*SET EXERCISE*: Can you reproduce the records between the line holding "family: Erebidae" and the line holding "family: Corvidae", inclusive, renaming "scientific name" to "species name" and leaving everything else unchanged?

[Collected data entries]
# # # # # # #
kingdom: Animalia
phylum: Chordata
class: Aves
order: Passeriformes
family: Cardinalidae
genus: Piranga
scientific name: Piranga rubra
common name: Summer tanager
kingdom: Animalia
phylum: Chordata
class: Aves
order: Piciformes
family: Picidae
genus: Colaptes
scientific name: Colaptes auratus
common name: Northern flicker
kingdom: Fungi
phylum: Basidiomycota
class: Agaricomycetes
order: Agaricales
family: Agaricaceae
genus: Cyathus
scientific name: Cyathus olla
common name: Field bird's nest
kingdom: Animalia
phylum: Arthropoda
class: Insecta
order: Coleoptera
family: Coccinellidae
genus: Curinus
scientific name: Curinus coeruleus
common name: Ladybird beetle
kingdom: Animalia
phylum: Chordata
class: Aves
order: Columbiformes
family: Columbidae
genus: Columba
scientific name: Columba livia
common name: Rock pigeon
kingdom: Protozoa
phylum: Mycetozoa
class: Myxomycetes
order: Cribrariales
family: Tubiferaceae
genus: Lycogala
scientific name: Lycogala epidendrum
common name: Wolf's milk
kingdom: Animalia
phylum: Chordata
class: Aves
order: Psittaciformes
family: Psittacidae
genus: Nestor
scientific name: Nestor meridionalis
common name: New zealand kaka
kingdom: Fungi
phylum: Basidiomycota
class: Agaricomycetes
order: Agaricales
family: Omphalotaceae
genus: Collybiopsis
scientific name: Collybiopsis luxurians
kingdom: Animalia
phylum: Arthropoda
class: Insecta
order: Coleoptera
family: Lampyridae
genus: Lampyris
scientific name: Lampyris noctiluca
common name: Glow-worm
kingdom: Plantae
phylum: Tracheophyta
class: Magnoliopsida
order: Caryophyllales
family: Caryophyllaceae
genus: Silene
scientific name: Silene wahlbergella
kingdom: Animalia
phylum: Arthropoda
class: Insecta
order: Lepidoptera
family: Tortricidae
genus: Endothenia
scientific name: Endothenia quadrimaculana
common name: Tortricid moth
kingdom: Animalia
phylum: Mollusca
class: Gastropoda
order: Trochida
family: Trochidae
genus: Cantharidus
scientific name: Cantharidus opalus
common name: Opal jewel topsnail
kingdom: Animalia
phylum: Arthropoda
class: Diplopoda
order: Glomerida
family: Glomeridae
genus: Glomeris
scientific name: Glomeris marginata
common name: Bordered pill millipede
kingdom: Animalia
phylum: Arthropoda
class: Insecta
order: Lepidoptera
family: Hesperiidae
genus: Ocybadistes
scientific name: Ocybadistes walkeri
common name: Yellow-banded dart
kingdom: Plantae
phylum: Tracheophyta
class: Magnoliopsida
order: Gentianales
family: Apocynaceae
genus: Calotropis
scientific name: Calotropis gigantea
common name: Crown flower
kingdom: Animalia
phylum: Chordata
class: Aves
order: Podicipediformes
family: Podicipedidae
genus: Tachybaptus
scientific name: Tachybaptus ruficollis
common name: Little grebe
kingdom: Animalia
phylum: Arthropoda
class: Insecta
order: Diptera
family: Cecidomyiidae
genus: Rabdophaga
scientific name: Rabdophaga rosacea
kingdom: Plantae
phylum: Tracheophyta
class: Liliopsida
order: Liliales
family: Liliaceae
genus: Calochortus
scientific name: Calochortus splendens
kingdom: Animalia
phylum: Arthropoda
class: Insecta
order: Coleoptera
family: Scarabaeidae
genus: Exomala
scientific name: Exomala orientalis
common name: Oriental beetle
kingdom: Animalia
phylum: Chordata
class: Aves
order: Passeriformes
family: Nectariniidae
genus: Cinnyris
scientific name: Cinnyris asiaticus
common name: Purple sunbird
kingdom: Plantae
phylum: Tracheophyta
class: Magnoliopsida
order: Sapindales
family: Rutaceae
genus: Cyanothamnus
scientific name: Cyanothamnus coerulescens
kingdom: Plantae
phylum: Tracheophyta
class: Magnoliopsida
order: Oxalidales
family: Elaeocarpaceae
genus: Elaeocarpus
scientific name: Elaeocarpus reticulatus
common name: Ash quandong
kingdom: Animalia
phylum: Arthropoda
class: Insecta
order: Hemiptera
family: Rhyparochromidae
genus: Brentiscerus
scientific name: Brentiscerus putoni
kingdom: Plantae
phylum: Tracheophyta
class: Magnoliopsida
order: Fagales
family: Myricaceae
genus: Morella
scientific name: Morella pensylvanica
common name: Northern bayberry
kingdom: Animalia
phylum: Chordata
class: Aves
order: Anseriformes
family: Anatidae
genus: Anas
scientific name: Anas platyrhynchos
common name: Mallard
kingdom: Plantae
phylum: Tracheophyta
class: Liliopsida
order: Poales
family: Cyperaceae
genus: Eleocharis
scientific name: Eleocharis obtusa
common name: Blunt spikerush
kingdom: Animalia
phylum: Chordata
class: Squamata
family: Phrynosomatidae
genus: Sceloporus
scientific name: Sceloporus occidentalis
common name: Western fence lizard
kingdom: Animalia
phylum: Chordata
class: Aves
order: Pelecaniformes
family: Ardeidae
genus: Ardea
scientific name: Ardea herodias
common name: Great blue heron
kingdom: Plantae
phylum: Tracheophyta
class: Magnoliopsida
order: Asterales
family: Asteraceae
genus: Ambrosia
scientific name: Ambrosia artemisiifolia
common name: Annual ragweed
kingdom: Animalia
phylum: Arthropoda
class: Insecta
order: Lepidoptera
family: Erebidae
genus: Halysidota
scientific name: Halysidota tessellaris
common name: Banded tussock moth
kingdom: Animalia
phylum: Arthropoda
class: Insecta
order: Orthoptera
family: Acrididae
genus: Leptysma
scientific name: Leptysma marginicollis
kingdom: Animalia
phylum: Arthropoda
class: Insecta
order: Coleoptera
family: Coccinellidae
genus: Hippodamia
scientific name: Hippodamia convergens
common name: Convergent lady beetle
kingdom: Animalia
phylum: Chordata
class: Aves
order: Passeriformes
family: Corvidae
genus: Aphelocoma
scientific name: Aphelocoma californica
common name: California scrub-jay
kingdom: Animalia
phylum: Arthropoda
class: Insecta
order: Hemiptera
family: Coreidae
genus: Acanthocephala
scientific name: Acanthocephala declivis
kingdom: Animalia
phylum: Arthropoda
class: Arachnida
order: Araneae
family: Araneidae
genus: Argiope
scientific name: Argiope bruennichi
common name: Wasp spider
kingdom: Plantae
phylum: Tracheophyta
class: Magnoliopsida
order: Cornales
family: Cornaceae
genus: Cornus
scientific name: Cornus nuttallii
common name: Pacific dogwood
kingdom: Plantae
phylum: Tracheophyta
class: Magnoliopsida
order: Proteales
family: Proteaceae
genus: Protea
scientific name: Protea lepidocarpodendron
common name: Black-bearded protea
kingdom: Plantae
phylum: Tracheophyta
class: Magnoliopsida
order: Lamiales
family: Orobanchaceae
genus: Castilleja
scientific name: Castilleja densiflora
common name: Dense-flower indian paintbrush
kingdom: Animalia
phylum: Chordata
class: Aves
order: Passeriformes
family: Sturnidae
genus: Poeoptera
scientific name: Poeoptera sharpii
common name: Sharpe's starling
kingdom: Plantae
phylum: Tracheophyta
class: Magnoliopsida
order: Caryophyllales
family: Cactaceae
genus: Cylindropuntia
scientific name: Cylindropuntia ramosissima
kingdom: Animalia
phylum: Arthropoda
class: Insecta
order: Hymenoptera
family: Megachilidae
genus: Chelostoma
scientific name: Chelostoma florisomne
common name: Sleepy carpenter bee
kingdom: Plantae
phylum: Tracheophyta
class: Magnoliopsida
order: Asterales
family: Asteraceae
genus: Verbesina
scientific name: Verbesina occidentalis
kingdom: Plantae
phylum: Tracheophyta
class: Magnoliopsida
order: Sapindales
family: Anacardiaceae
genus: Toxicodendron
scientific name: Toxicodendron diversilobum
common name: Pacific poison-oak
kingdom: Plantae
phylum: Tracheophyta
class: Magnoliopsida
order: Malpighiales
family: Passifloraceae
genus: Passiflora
# # # # # # #
*REPLY TO THE TASK*:
family: Erebidae
genus: Halysidota
species name: Halysidota tessellaris
common name: Banded tussock moth
kingdom: Animalia
phylum: Arthropoda
class: Insecta
order: Orthoptera
family: Acrididae
genus: Leptysma
species name: Leptysma marginicollis
kingdom: Animalia
phylum: Arthropoda
class: Insecta
order: Coleoptera
family: Coccinellidae
genus: Hippodamia
species name: Hippodamia convergens
common name: Convergent lady beetle
kingdom: Animalia
phylum: Chordata
class: Aves
order: Passeriformes
family: Corvidae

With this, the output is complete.